Here is an example of a use case that deceives my code. First, a simple fruit basket:
<document diff="=" revision="1"> <text diff="=" revision="1">Apples</text> <text diff="=" revision="1">Oranges</text> <text diff="=" revision="1">Apples</text> <text diff="=" revision="1">Cherries</text> <text diff="=" revision="1">Apples</text> </document>
Now change the second Apples element:
<document> <text>Apples</text> <text>Oranges</text> <text>Bananas</text> <--- I've only changed this <text>Cherries</text> <text>Apples</text> <text>Grapes</text> </document>
The result, incorrectly, will look like this:
<document diff="*" revision="2"> <text diff="=" revision="1">Apples</text> <text diff="=" revision="1">Oranges</text> <text diff="+" revision="2">Bananas</text> <--- Addition, okay <text diff="+" revision="2">Cherries</text> <--- Incorrectly added <text diff="=" revision="1">Apples</text> <--- Incorrectly matches the next occurrence <text diff="-" revision="2">Cherries</text> <--- Incorrectly removed <text diff="-" revision="2">Apples</text> <--- Incorrectly removed <text diff="=" revision="1">Grapes</text> <--- Back on track, after the next occurrence of the changed element </document>
True, I could probably mitigate this problem, but realize some form of search, but I could not say how far to look into the future, and therefore it sounds like a very dirty job, not a true solution.

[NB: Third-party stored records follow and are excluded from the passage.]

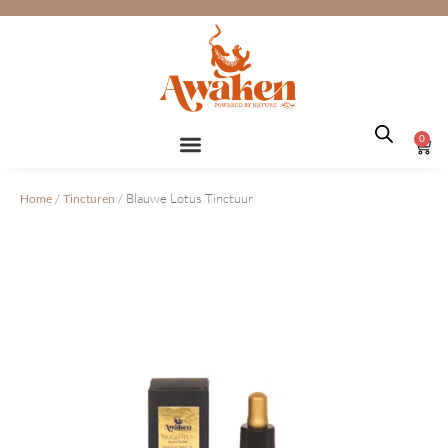
Ga
naar
de
inhoud
0
Win
/
/ Blauwe Lotus Tinctuur
Home
Tincturen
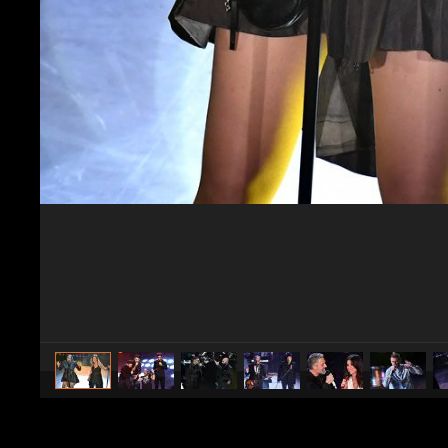
caricato da
Spettacolo Fanpage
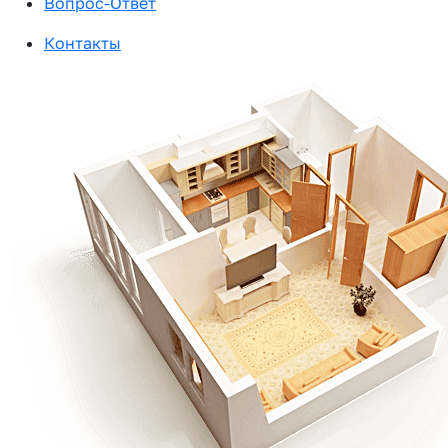
Вопрос-Ответ
Контакты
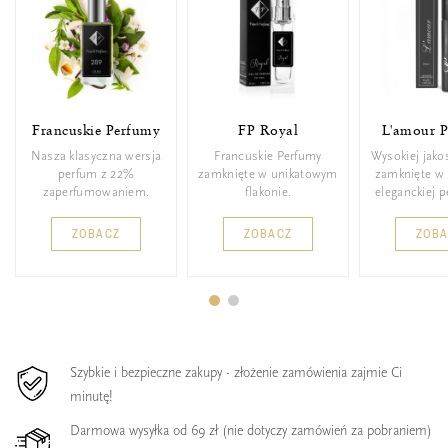
Francuskie Perfumy
FP Royal
L'amour 
Nasza klasyczna wersja
Francuskie Perfumy
Wysokiej jako
perfum z 22%
zamknięte w unikatowym
zamknięte w 
zaperfumowaniem.
flakonie.
eleganckiej 
ZOBACZ
ZOBACZ
ZOB
Szybkie i bezpieczne zakupy - złożenie zamówienia zajmie Ci
minutę!
Darmowa wysyłka od 69 zł (nie dotyczy zamówień za pobraniem)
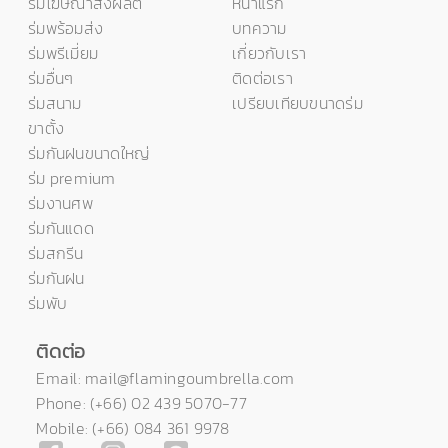
ร่มโฆษณาสั่งผลิต
หน้าแรก
ร่มพร้อมส่ง
บทความ
ร่มพรีเมี่ยม
เกี่ยวกับเรา
ร่มอื่นๆ
ติดต่อเรา
ร่มสนาม
เปรียบเทียบขนาดร่ม
ขาตั้ง
ร่มกันฝนขนาดใหญ่
ร่ม premium
ร่มงานศพ
ร่มกันแดด
ร่มสกรีน
ร่มกันฝน
ร่มพับ
ติดต่อ
Email: mail@flamingoumbrella.com
Phone: (+66) 02 439 5070-77
Mobile: (+66) 084 361 9978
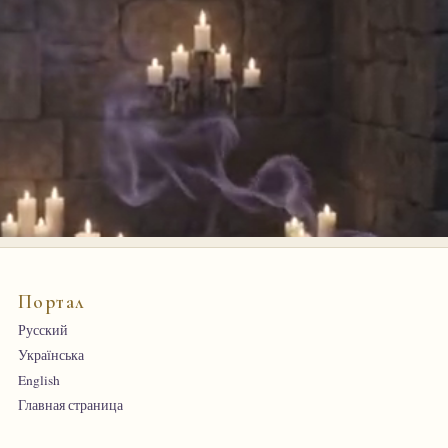
Портал
Русский
Українська
English
Главная страница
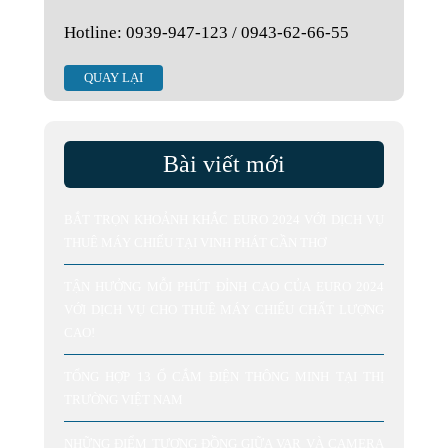
Hotline: 0939-947-123 / 0943-62-66-55
QUAY LẠI
Bài viết mới
BẮT TRỌN KHOẢNH KHẮC EURO 2024 VỚI DỊCH VỤ
THUÊ MÁY CHIẾU TẠI VINH PHÁT CẦN THƠ
TẬN HƯỞNG MỖI PHÚT ĐỈNH CAO CỦA EURO 2024
VỚI DỊCH VỤ CHO THUÊ MÁY CHIẾU CHẤT LƯỢNG
CAO!
TỔNG HỢP 13 Ổ CẮM ĐIỆN THÔNG MINH TẠI THỊ
TRƯỜNG VIỆT NAM
NHỮNG ĐIỂM TƯƠNG ĐỒNG GIỮA VAR VÀ CAMERA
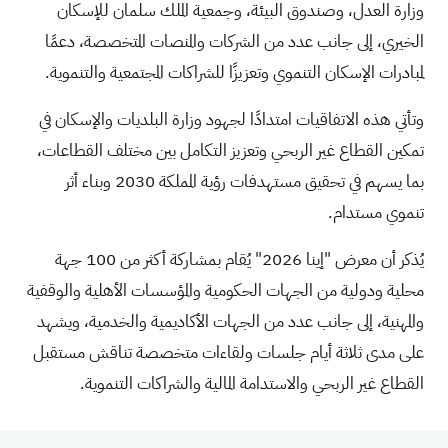
وزارة العدل، وصندوق البيئة، وجمعية الملك سلمان للإسكان
الخيري، إلى جانب عدد من الشركات والمنصات المتخصصة، دعمًا
لمبادرات الإسكان التنموي وتعزيزًا للشراكات المجتمعية والتنموية.
وتأتي هذه الاتفاقيات امتدادًا لجهود وزارة البلديات والإسكان في
تمكين القطاع غير الربحي وتعزيز التكامل بين مختلف القطاعات،
بما يسهم في تحقيق مستهدفات رؤية المملكة 2030 وبناء أثر
تنموي مستدام.
يُذكر أن معرض "إينا 2026" يُقام بمشاركة أكثر من 100 جهة
محلية ودولية من الجهات الحكومية والمؤسسات الأهلية والوقفية
والمهنية، إلى جانب عدد من الجهات الأكاديمية والخدمية، ويشهد
على مدى ثلاثة أيام جلسات ولقاءات متخصصة تناقش مستقبل
القطاع غير الربحي والاستدامة المالية والشراكات التنموية.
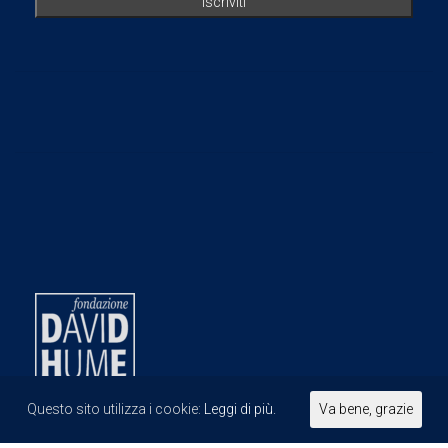
Questo sito utilizza i cookie:
Leggi di più.
Va bene, grazie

... therefore, in conclusion, I desperately need an xml diff tool that allows me to analyze the contents of the data and create this very specific result. Either this, or any advice on how I could avoid this particular error.
If you have any suggestions or questions for development, I really want to hear from you.
This is a reiteration of the previous question . Unfortunately, I cannot offer any awards to advertise it, but hopefully my new explanation here will be better.
What is it for, here is my algorithm, which does not seem to be listed on the DiffAlgorithm page that @LarsH is linked to
Compare the two lists: name them lL and lR for the left and right side. Create two “primary” pointers iL and iR and set them in the first elements of each list. For the loop, use these basic pointers to set the primary elements eL and eR, so eL = lL (iL) and eR = lR (iR). Compare eL and eR. If eL corresponds to eR, we can copy eL into the result as a match and advance both main pointers to one slot. If eL and eR do not match, create a secondary pointer (iR2), initialize its slot after iR (iR2 = iR + 1) and scan the rest of lR (setting eR2 = lR (iR2) when we go). If eL does not match in the rest of lR, eL must be deleted, and we can add eL to the result as deleting and advancing only the main pointer iL (so the following comparison compares the next eL with the same eR). If eL is found to match eR2 (at position iR2> iR), then all elements in the range [iR, iR2 [should be added. Then we can add each element in the lR range to the result as a complement, and set iR = iR2. We can also add the eL element to the result as a match (because it was matched on eR2), and finally repeat the comparison with the new main position indicator. Do it all, iterate over the shorter of the two lists; then add the remainder of lL as deletions or add the remainder of lR as additions.